TASK PROMPT: Below are lines of data; restate word for word those running from the line containing "Registries + Gifts" to the line containing "Dark Meets Light Color Palette", inclusive, and no others.

(Collected data)
⟨
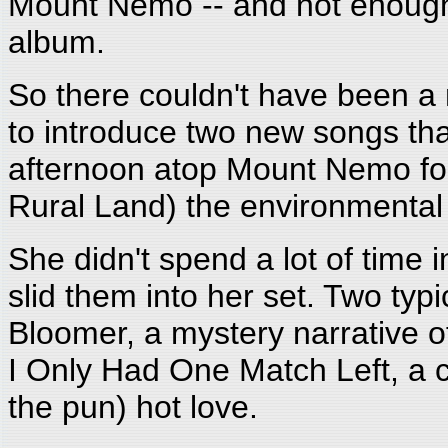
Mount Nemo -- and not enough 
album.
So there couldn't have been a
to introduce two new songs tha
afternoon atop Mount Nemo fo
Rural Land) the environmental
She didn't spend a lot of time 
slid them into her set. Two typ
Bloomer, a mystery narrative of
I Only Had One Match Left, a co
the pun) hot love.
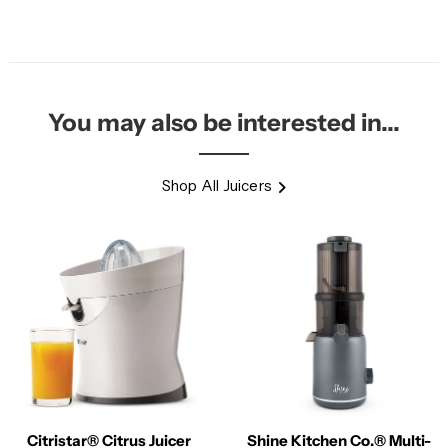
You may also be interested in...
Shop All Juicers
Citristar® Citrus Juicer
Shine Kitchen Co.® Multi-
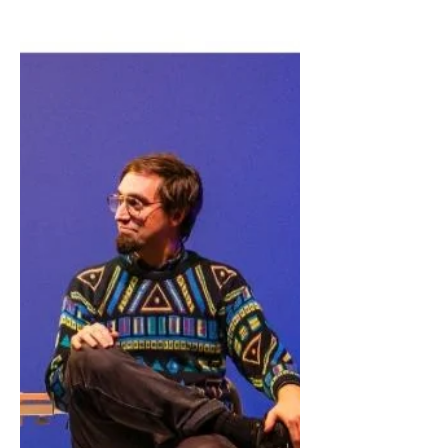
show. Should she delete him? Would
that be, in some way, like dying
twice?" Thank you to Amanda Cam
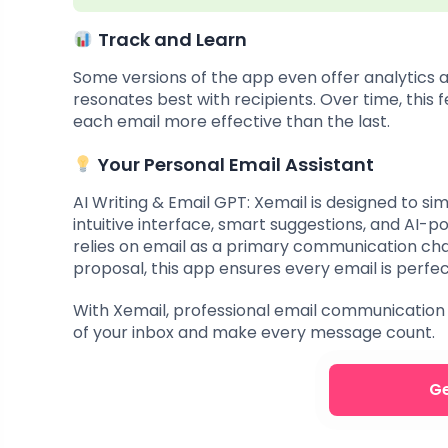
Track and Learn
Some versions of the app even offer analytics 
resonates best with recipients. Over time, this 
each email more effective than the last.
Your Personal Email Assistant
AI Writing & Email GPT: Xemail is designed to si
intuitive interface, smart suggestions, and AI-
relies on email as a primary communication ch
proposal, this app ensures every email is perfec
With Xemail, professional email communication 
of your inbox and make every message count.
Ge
⟩
⟨
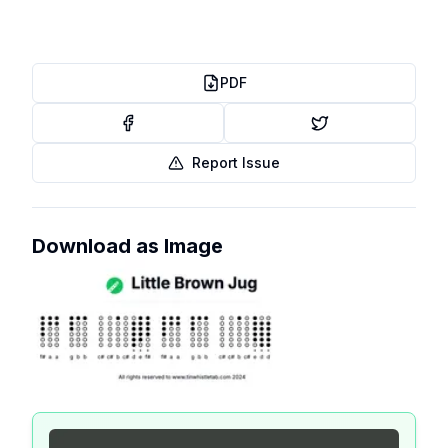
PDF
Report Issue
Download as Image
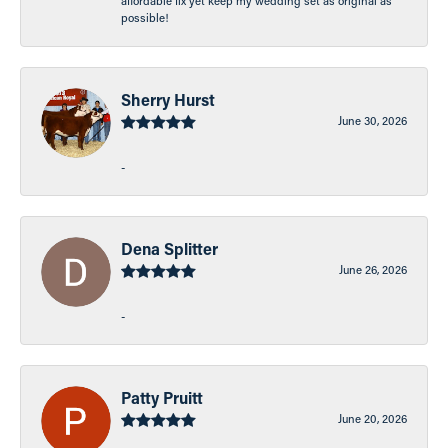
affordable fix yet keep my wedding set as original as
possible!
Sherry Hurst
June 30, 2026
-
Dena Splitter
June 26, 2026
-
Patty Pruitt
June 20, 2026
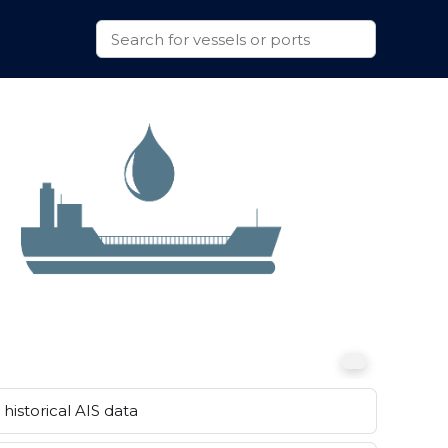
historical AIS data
⟩
⟨
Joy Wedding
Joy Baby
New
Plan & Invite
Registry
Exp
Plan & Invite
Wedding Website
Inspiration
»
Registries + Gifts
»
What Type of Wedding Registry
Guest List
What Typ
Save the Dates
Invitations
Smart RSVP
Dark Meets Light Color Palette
⟩
REPLY:
Registries + Gifts
»
What Type of Wedding Registry
Guest List
What Typ
Save the Dates
Invitations
Smart RSVP
Dark Meets Light Color Palette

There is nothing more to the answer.